# 810E overclocking



## Stack DumPP (Dec 19, 2005)

guys, i know that it might sound wierd.. i've got a real oldie machine with me just to get me along college.. its a PIII 800 Mhz, 512 MB SDRAM, 80Gb + 20 Gb HDD ,CDRW drive workin on a gigabyte 810E motherboard.. i was wondering if i could overclock this grandpa processor.. i see a frequency and voltage control in the BIOS features... its got very few options.. probably 5 or 6 for core voltage cpu clock and so on.. just wanted to know if it is safe.. i have overclocked on 815 chipsets.. havent tried it on 810.. please advice....


----------



## d (Dec 19, 2005)

yeah if u can adjust frequencies and multipliers, overclocking is possible...just make sure tht u keep an eye on the temperatures....also better tht u keep the case open...though p3's never really had a problem with heating....better u do it.....n in case u feel tht its heating up, get better cooling....its cheaper than upgrading, anyway


----------



## Ankur Gupta (Dec 19, 2005)

Oh yes i too have the same motherboard on my old machine!!!!Can someone tell me how 2 overlock my 933MHz P3 on this motherboard????


----------



## d (Dec 19, 2005)

umm...well, read the oc guide on the forum.....u kno, like ur mobo has to hv the multipliers unlocked for u to o/c....then u can go into bios...n navigate to processor frequency settings, and play around with the bus speeds and multipliers until u hv a stable setting.


----------



## Stack DumPP (Dec 21, 2005)

thx dude.. will check it out..


----------



## Ankur Gupta (Dec 22, 2005)

I overclocked my P3 933 MHz to 1073 MHz and temperatures of the CPU are constant and there is not much heat in the cabinet it is usual as before.So i guess it is pretty safe to overclock P3!


----------



## sunmysore (Dec 22, 2005)

well, i had a P3 500MHz with a Priya 810 mobo. Ran oced to 620MHz 24/7 for a year before i got my new rig...

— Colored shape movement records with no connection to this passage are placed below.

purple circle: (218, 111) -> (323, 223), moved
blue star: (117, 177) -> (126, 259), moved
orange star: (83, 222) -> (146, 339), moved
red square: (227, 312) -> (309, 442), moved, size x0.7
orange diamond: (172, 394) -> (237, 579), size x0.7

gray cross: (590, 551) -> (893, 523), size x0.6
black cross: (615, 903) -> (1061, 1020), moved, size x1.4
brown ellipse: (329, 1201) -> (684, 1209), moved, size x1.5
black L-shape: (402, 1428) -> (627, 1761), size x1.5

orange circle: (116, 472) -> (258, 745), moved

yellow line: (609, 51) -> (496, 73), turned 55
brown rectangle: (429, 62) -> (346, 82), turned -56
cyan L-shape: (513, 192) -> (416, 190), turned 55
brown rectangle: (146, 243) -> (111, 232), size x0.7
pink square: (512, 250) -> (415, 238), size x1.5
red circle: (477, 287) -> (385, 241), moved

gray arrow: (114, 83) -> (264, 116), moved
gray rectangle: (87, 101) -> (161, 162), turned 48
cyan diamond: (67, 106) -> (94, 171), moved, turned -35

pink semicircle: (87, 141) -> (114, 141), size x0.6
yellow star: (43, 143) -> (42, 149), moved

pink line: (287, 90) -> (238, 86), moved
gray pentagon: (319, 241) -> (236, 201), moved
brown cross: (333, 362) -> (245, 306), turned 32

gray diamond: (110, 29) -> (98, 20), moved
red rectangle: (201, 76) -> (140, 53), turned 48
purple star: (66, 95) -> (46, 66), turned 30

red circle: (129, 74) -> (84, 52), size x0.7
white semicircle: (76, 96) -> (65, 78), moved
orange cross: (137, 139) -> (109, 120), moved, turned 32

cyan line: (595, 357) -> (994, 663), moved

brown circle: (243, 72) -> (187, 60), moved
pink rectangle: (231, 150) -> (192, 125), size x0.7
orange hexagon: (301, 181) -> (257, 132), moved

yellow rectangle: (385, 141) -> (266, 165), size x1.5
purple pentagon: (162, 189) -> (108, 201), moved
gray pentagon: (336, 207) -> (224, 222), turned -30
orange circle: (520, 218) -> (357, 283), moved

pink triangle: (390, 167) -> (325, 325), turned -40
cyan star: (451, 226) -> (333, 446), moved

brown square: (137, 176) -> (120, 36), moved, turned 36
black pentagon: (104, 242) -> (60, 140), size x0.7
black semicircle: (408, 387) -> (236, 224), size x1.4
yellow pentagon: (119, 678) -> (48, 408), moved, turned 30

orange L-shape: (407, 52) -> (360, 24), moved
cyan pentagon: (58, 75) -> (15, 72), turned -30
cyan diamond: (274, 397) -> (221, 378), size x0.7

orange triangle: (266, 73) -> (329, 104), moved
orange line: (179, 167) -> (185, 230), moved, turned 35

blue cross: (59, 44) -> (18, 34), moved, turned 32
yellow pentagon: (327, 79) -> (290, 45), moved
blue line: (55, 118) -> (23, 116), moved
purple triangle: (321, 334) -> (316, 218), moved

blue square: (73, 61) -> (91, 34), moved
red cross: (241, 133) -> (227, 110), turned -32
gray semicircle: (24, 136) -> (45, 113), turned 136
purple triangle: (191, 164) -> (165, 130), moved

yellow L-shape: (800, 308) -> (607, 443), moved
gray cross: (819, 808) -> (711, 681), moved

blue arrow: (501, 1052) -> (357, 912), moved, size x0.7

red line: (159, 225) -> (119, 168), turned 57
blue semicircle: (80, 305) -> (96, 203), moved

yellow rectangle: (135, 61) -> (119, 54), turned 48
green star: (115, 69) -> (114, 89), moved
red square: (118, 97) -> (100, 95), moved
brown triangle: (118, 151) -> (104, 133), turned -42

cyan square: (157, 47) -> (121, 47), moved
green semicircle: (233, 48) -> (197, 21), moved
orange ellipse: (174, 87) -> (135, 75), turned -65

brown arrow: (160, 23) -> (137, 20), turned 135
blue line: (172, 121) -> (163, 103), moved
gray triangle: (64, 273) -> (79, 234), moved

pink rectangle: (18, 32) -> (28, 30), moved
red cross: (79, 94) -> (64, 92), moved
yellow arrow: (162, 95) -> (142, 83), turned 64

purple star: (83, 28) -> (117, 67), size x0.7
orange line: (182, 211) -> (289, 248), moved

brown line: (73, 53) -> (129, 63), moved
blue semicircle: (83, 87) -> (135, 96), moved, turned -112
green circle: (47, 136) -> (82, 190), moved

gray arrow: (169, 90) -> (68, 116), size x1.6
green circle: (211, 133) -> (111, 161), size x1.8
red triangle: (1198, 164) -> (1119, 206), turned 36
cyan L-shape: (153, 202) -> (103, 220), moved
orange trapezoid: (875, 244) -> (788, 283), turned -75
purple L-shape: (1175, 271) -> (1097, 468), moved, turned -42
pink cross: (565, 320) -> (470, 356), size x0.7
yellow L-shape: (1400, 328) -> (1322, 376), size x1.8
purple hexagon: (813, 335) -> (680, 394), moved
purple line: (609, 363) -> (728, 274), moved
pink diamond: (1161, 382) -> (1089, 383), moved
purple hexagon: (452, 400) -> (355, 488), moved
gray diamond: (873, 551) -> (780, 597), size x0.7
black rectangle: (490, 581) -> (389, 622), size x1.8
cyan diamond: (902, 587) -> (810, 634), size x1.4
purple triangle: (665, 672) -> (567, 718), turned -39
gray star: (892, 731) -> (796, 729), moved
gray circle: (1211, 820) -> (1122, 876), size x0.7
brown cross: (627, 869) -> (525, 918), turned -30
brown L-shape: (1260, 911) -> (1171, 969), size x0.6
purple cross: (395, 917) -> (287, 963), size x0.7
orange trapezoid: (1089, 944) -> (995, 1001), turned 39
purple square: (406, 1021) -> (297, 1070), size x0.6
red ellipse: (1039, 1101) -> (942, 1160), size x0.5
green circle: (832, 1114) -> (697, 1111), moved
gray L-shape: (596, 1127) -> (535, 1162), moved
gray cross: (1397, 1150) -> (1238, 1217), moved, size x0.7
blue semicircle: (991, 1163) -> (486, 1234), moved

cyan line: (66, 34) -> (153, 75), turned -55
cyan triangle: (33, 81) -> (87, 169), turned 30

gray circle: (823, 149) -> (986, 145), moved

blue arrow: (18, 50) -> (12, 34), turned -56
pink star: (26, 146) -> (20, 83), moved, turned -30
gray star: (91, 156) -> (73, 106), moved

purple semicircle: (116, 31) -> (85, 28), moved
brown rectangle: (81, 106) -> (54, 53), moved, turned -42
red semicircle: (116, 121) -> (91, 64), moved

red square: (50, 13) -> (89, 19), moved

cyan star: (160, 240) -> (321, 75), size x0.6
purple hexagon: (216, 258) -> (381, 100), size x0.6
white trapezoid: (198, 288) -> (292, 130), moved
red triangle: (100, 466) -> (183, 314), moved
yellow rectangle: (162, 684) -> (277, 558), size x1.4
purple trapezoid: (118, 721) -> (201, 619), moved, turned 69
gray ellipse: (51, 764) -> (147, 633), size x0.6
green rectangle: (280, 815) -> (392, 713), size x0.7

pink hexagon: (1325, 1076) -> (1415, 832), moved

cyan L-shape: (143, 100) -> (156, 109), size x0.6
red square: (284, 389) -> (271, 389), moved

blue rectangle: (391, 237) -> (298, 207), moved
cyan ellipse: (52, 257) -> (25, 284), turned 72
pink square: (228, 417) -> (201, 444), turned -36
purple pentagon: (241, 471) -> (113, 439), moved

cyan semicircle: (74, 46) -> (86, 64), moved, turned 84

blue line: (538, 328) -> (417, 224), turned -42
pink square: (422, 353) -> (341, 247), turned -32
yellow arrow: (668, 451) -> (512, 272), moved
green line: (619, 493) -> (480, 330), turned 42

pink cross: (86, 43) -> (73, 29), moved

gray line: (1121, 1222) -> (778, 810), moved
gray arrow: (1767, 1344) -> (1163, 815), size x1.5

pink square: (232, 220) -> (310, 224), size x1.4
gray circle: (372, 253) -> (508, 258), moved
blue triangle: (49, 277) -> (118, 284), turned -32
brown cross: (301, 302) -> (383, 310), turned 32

620MHz, 124MHz FSB..i was using 133MHz RAM...the PCI bus was at 42MHz, so the onboard sound conked...used an external soundcard...


----------



## Ankur Gupta (Dec 23, 2005)

O ya i too have noticed a problem wen i overclock to xtreme limit.actually there is a combined setting for O/C cpu/ram/pci
When i O/C above 146/110/36 i.e. to 150/113/37 or to 155/116/39 the onboard sound does not work and there is a error tht no hardware found to play the required media file.
if the keep the setting 146/110/36 everything seems to work fine and cpu is overcloked.the cpu is O/C even at 155/113/39 and everything works fine except the sound...
Does anyone know wat this problem cud be due to and any solution to it?


----------



## d (Dec 23, 2005)

on newer mobo's, the on board sound uses a seperate chip....but maybe on older mobo's the onboard sound uses the processor...and when u take it upto the limit, something goes wrong.......and the onboard sound isnt able to use the processor...


its amazing how much one can type without actually saying anything


----------



## sunmysore (Dec 23, 2005)

d my friend, you're wrong 



			
				ankurgupta.me said:
			
		

> Does anyone know wat this problem cud be due to and any solution to it?


only solutiion is to use a mobo with PCI/AGP locks so that when u OC the processor, the PCI and AGP frequencies arent OCed as well...or, do as i did. get the cheapest soundcard n use it

but...as PCI speed crosses 37MHz, there is a very big probability of data corruption on the hard disk. so be careful

the latest nforce2/3/4 mobos have PCI/AGP locks. so u can OC a lot and still enjoy onboard sound


----------